Page text —
•••••

# Know anything about the kg 451?



## afie (Sep 13, 2004)

1. Has anyone ridden, heard something or seen a review for the 2004 kg 451?
RBR and google come up with nothing.
Particulary interested in taller riders opinions of the larger size frames.

2. I currently ride a 62cm trek, but the largest size that the kg 451 comes in is 59cm (and it doesnt seem to be sloping). Will I fit this?


----------



## ChristianB (Jul 27, 2004)

A friend of mine got the 451, but he hasn't had that much time to ride it, but I think he generally is happy. Then again it's his first road bike, he used to be a mountaineer... But you can check the reviews for the 361, which is the old version of the 451.

Reg size you should measure your top tube and check with the top tube size of the 451, Trek measure center -> top, Look center -> center, so you can't really compare. Anyway the top tube is a much better way to measure sizing, due to the change of weight/balance if you have really long stems. 

I ride a 61cm KG481SL, which is a total beauty and rides like a dream. Reg. stiffness you could easy find 'em stiffer and more dead (no pun intended), but not as comfy as this one i guess. Moreover the steering rocks. I've never ridden any bike that goes so nice into turns. Haven't had it to the alps yet, so can't really say much about climbing and descenting, All in all: I'm very happy.


----------



## alexf (Sep 14, 2004)

The reviews for the 361 are very good.
cheers


----------



## Kram (Jan 28, 2004)

I had a 361. You won't be disappointed. I'm 6', 190. I had a 57. I now own a 461. The 361 was fairly light, stiff (enough), and stable. A great bike for many uses.

•••••

Entries drawn from a collection —
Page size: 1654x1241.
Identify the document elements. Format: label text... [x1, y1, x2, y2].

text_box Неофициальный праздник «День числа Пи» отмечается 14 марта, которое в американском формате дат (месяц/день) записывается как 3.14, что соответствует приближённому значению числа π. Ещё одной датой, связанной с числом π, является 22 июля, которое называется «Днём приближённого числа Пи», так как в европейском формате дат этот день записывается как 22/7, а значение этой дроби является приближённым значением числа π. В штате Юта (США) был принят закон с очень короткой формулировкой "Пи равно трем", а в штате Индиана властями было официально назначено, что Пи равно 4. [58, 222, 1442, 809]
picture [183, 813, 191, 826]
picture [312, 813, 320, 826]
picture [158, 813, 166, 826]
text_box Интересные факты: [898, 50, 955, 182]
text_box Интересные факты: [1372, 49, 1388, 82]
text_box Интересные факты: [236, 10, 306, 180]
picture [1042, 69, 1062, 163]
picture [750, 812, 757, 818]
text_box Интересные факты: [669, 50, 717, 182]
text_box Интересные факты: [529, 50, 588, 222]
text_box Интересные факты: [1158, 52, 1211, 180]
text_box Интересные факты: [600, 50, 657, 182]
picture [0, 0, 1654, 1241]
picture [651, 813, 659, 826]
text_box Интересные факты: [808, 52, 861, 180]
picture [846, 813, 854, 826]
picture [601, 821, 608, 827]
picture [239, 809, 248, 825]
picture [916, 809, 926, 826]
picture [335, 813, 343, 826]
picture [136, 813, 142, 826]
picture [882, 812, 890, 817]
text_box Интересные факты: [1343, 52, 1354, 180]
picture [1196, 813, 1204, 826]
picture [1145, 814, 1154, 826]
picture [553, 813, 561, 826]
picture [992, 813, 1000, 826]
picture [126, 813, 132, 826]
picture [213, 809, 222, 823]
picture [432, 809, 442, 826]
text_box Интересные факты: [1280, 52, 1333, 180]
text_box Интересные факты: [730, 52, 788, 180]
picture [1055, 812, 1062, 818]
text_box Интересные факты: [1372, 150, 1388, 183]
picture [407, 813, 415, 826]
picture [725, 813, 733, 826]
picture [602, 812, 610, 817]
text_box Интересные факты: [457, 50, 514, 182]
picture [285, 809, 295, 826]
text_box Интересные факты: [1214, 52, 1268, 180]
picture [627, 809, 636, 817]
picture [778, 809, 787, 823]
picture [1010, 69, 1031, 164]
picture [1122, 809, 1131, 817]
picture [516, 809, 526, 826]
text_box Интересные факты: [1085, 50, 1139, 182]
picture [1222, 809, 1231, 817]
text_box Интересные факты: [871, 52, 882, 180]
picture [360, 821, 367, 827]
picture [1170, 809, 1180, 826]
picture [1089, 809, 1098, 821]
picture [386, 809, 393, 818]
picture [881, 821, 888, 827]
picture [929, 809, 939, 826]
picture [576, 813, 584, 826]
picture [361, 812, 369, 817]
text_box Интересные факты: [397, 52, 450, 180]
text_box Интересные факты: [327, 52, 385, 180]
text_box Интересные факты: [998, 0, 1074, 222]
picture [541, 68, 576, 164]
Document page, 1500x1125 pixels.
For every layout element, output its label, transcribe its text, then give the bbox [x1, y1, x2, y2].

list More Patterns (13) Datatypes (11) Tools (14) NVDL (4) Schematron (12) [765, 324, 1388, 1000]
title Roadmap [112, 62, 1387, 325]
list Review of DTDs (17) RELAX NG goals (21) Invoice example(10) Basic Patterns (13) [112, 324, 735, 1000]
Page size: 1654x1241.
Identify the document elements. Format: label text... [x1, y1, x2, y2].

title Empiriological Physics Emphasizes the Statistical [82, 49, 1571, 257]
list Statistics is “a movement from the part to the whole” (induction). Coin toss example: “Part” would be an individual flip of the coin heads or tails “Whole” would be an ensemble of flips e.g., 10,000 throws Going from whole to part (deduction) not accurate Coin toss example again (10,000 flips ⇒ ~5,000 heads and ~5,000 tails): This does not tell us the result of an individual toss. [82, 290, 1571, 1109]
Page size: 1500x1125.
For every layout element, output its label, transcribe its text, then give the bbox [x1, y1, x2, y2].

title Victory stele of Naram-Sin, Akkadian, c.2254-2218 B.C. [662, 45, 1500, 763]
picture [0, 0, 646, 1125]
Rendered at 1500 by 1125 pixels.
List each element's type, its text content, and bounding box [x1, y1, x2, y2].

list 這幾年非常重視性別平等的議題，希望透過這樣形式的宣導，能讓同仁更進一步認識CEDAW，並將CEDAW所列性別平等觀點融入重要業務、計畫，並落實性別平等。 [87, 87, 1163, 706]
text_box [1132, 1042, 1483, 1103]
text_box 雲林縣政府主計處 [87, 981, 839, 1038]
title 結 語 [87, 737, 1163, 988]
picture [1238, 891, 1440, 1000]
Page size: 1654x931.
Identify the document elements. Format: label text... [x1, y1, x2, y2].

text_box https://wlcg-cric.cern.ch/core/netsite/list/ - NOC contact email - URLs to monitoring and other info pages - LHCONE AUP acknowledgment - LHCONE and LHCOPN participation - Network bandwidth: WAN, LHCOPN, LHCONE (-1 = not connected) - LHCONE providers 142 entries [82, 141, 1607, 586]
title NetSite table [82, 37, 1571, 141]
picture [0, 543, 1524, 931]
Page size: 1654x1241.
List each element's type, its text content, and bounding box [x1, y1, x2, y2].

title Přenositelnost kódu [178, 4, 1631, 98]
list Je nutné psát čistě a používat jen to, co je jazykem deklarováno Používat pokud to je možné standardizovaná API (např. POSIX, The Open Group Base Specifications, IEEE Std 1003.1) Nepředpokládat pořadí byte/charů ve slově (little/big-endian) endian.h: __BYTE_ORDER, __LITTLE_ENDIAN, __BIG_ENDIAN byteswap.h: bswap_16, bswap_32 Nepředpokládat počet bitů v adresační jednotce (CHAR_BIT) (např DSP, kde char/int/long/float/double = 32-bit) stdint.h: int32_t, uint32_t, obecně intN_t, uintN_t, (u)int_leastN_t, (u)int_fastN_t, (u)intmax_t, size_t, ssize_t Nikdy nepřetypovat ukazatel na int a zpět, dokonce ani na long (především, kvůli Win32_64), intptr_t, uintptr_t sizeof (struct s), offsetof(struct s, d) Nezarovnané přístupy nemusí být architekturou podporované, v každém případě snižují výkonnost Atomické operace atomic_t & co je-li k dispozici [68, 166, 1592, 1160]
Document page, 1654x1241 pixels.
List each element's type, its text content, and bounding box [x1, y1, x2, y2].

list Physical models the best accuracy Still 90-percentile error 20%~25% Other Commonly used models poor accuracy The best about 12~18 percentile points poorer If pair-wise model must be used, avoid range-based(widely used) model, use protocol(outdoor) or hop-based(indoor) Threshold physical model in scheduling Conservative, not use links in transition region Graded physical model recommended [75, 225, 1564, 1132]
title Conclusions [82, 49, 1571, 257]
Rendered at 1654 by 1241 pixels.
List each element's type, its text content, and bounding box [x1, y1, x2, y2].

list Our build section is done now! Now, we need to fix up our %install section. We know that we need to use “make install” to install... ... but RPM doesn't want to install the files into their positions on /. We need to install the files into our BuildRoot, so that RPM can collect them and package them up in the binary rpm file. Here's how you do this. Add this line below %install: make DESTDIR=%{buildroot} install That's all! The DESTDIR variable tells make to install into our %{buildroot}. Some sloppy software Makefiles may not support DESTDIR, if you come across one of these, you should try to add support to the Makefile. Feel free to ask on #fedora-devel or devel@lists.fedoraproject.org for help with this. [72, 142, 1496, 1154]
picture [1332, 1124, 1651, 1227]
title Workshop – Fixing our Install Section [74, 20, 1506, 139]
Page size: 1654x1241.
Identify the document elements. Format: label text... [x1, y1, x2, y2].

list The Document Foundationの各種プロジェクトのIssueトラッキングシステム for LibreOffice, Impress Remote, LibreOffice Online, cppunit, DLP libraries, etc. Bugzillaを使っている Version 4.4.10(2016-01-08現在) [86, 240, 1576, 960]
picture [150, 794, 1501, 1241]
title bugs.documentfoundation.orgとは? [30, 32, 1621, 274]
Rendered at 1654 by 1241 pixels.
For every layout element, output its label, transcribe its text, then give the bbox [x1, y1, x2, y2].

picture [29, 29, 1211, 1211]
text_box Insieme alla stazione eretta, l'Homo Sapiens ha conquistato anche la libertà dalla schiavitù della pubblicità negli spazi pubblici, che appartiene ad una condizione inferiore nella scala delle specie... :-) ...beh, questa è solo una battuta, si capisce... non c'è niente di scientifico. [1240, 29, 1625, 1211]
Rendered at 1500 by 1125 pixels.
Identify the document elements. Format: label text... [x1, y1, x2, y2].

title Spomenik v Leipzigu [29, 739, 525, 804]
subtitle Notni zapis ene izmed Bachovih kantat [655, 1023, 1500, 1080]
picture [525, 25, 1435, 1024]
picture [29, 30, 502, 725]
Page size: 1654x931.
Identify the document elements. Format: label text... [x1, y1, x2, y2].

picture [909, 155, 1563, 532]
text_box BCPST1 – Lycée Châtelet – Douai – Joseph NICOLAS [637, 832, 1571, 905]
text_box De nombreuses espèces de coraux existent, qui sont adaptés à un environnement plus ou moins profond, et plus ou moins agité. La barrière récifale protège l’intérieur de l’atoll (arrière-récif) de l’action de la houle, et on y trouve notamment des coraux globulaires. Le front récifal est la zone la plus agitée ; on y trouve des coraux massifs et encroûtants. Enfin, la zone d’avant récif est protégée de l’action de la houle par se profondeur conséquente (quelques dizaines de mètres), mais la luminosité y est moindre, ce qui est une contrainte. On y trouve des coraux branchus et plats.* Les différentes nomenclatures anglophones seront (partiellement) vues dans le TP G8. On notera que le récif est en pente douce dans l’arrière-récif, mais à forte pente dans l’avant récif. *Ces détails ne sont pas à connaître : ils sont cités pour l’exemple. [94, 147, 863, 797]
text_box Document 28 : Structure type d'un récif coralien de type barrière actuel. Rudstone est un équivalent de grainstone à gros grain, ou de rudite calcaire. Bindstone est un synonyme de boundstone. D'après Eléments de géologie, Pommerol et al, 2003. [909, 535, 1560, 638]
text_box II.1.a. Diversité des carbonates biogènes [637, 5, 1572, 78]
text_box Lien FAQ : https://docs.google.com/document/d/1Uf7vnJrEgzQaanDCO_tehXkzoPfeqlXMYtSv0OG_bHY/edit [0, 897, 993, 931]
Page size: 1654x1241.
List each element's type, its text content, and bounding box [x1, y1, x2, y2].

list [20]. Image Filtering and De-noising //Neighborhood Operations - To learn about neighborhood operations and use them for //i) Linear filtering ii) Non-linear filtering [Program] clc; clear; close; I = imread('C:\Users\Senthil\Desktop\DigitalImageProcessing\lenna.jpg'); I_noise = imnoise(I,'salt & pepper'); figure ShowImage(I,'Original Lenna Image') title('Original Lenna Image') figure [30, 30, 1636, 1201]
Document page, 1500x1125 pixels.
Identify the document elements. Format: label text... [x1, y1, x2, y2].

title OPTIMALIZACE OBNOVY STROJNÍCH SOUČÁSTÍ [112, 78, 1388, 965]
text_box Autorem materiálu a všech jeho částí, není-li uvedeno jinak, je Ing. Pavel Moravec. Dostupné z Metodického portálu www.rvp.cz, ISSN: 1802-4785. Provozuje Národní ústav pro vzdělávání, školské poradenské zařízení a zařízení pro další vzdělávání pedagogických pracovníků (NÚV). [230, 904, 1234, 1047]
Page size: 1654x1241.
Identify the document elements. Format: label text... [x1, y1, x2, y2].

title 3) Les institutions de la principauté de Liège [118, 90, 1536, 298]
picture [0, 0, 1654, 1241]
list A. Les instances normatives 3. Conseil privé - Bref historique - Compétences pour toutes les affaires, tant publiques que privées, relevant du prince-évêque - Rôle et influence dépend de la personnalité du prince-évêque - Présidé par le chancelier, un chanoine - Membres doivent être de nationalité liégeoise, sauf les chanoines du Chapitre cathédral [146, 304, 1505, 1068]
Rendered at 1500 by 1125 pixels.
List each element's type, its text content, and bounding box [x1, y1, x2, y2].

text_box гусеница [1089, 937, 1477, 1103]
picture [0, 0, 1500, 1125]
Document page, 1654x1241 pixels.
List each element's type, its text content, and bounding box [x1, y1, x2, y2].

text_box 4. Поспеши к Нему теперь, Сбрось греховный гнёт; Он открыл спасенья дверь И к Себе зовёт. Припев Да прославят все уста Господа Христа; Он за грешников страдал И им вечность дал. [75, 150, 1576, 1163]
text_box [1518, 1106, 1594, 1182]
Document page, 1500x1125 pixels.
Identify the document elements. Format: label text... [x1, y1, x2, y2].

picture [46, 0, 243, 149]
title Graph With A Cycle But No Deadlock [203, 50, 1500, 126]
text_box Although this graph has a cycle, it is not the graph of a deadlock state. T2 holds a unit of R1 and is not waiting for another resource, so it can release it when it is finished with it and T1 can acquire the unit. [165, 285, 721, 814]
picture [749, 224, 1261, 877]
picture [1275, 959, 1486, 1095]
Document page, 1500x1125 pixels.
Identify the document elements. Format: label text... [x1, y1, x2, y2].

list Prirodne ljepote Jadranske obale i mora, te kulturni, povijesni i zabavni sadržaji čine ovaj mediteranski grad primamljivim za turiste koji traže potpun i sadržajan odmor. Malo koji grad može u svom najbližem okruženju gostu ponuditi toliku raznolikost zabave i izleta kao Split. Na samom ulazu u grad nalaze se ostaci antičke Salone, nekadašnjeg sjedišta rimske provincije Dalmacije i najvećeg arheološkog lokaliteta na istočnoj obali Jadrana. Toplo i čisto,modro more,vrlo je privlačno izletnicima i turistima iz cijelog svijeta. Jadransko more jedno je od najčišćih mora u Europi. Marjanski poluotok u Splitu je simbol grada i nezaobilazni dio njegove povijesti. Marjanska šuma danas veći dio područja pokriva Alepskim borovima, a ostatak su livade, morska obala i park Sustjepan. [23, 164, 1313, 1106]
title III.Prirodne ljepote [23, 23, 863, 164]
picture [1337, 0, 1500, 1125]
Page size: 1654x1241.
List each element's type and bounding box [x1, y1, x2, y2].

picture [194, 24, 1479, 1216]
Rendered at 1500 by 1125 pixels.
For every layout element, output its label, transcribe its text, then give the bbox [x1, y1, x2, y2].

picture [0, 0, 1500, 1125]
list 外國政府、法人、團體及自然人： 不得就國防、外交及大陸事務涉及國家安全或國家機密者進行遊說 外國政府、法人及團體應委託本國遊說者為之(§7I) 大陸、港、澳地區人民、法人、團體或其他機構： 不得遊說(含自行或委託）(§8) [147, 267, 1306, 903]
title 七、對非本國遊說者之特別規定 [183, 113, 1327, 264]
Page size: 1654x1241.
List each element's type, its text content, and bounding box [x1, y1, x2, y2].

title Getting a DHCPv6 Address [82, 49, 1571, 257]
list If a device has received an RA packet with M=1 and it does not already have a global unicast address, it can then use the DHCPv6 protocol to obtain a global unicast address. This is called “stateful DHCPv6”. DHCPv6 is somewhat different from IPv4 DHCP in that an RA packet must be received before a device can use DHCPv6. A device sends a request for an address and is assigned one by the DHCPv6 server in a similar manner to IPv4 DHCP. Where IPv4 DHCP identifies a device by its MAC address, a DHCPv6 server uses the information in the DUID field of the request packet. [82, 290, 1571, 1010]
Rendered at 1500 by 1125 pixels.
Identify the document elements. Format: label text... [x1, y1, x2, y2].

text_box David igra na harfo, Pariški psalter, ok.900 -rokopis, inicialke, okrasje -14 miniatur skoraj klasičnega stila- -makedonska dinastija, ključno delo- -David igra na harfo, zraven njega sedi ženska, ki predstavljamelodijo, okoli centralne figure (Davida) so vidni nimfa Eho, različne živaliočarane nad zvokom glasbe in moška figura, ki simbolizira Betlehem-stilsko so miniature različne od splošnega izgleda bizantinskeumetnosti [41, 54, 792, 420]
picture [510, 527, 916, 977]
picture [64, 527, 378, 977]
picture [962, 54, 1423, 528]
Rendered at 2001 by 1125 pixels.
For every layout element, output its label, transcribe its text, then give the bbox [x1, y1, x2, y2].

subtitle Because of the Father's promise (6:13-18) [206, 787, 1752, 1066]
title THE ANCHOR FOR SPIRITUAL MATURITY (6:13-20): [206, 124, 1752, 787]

•••••

What you will do —
(a) Using the forum thread about the kg 451, answer these:
(i) What is the largest frame size the kg 451 comes in?
(ii) Which model is named as the old version of the 451?
(iii) What frame size did Kram have on the 361?
(b) Copy the part of the kg 451 thread starting at "Reg size you" and ending at "I'm very happy.".
The data shown above stand apart from the thread and are separate material.

The results —
(a)
(i) 59cm
(ii) The 361
(iii) 57

(b)
Reg size you should measure your top tube and check with the top tube size of the 451, Trek measure center -> top, Look center -> center, so you can't really compare. Anyway the top tube is a much better way to measure sizing, due to the change of weight/balance if you have really long stems. 

I ride a 61cm KG481SL, which is a total beauty and rides like a dream. Reg. stiffness you could easy find 'em stiffer and more dead (no pun intended), but not as comfy as this one i guess. Moreover the steering rocks. I've never ridden any bike that goes so nice into turns. Haven't had it to the alps yet, so can't really say much about climbing and descenting, All in all: I'm very happy.